• What the task asks:
Copy out each line of the data that contains the string "minus", treating uppercase and lowercase as different.

• Short-answer chart tasks:

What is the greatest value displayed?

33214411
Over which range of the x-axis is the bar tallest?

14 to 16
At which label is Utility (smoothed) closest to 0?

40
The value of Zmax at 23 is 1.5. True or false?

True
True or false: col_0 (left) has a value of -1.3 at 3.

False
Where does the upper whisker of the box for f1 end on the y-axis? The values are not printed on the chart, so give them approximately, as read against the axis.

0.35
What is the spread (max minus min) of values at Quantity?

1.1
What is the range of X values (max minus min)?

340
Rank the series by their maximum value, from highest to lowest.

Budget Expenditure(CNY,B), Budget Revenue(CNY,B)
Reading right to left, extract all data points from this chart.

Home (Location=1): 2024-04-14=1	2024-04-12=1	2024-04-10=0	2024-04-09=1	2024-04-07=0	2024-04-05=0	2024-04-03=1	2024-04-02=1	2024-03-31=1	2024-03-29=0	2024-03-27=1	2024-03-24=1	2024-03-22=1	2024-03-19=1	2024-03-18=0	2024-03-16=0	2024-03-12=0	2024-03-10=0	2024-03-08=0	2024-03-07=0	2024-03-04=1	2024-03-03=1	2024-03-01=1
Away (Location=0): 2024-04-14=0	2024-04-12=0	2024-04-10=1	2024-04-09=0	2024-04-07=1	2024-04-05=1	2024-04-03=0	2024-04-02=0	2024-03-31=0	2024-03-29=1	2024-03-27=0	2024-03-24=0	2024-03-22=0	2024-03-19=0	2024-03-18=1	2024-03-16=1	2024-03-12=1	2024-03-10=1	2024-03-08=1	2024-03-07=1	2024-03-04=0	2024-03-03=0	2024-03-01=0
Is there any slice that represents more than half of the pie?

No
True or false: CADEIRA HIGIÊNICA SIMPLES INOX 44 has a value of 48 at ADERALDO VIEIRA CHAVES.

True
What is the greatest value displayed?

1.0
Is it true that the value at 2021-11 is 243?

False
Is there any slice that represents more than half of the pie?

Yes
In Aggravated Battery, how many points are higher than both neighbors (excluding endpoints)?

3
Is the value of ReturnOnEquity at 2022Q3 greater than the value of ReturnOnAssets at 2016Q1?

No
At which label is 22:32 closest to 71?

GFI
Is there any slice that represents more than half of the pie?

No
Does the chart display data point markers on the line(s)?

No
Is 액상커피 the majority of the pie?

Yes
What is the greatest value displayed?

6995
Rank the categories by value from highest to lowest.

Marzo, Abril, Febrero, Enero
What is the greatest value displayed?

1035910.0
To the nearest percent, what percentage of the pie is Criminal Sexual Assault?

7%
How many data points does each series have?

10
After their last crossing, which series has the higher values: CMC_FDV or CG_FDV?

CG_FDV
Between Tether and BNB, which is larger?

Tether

• Final answer:
What is the spread (max minus min) of values at Quantity?
What is the range of X values (max minus min)?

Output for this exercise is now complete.